Presidente de Timor–Leste e Nobel da Paz José Ramos–Horta passou a maior parte da sua vida adulta lutando pela liberdade contra a opressão da sua pátria. Quando tinha 18 anos, Ramos–Horta foi exilado de Timor–Leste — então uma colónia portuguesa sob uma ditadura militar — para Moçambique por causa das suas duras críticas ao fracasso do governo em lidar com o subdesenvolvimento e pobreza generalizada. Posteriormente regressou brevemente a Timor–Leste, mas foi exilado novamente de 1970 a 1971 por falar contra o regime militar português.
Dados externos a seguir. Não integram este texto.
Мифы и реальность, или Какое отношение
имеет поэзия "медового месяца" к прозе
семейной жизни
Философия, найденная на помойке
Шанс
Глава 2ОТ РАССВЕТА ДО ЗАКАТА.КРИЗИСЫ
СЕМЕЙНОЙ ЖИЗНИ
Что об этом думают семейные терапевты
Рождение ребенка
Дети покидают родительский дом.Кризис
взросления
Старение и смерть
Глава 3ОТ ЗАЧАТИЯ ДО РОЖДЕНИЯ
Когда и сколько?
Em 1974, Timor–Leste declarou a sua independência de Portugal, seguida por uma invasão da Indonésia, começando outra ocupação militar brutal. Tendo deixado Timor–Leste três dias antes da invasão, Ramos–Horta, então com 25 anos, passou os vinte e quatro anos seguintes no exílio, levando a situação de Timor–Leste à atenção do mundo.
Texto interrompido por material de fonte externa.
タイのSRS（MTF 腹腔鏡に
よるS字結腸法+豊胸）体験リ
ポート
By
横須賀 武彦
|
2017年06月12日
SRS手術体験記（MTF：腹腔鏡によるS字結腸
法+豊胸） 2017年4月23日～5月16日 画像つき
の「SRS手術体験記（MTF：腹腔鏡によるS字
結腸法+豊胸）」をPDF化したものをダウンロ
Tornou–se a pessoa mais jovem a discursar nas Nações Unidas e convenceu representantes da ONU a aprovar uma resolução apoiando a independência de Timor–Leste. Apesar desta vitória, a ocupação pela Indonésia continuou e por isso ele persistiu na sua insistência para que a ONU e outros líderes mundiais convencessem a Indonésia a conceder a liberdade a Timor–Leste. Em 1996, juntamente com o seu conterrâneo, Bispo Carlos Felipe Ximenes Belo, foi agraciado com o prémio Nobel da Paz.

Em grande parte graças aos esforços de Ramos–Horta, em 2002, Timor–Leste finalmente obteve a sua independência e, em 2006, ele foi nomeado Primeiro–Ministro de Timor–Leste e depois eleito Presidente em 2007.